[Records for processing Boundary: Start]

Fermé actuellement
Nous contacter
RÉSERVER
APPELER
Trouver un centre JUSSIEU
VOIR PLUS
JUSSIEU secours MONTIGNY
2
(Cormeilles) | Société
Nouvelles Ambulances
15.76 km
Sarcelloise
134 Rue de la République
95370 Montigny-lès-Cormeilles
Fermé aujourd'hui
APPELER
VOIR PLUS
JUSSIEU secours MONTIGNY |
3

[Records for processing Boundary: End]
[Records for processing Boundary: Start]

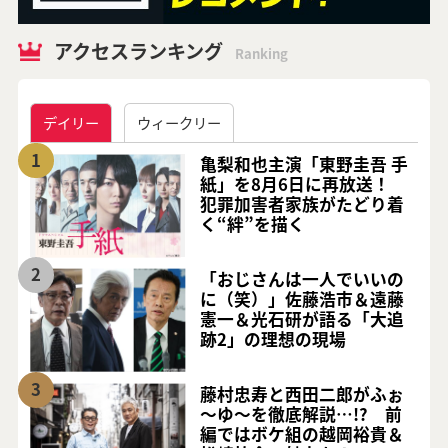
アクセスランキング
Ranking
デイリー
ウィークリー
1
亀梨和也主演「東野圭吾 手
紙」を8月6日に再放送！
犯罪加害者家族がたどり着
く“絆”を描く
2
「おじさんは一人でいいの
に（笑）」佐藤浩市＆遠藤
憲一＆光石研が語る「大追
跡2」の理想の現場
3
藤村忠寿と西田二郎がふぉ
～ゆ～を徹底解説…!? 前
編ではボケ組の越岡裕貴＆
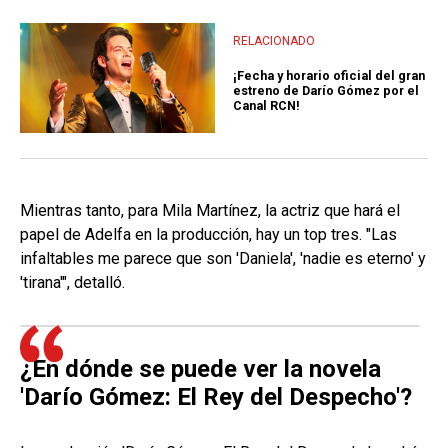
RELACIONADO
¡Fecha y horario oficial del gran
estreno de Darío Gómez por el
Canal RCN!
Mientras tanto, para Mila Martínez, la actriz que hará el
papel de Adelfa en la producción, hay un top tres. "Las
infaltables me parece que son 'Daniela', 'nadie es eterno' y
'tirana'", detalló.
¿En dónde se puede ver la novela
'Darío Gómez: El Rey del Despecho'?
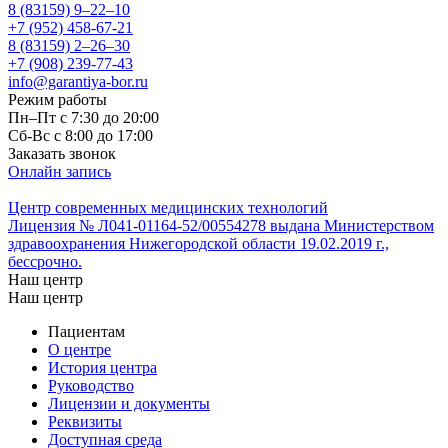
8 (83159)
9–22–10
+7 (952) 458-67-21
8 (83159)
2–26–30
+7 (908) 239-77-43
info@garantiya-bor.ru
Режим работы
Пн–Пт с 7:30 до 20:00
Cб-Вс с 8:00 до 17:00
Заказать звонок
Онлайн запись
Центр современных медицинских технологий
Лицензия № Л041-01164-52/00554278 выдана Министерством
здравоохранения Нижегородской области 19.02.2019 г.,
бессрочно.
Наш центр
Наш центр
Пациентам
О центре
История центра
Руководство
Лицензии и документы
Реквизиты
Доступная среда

[Records for processing Boundary: End]

**To-do item:** Going back over the entries above, copy word for word every line from the one that has "Пн–Пт с 7:30 до 20:00" on through the one that has "Доступная среда".

**Answer space:**
Пн–Пт с 7:30 до 20:00
Cб-Вс с 8:00 до 17:00
Заказать звонок
Онлайн запись
Центр современных медицинских технологий
Лицензия № Л041-01164-52/00554278 выдана Министерством
здравоохранения Нижегородской области 19.02.2019 г.,
бессрочно.
Наш центр
Наш центр
Пациентам
О центре
История центра
Руководство
Лицензии и документы
Реквизиты
Доступная среда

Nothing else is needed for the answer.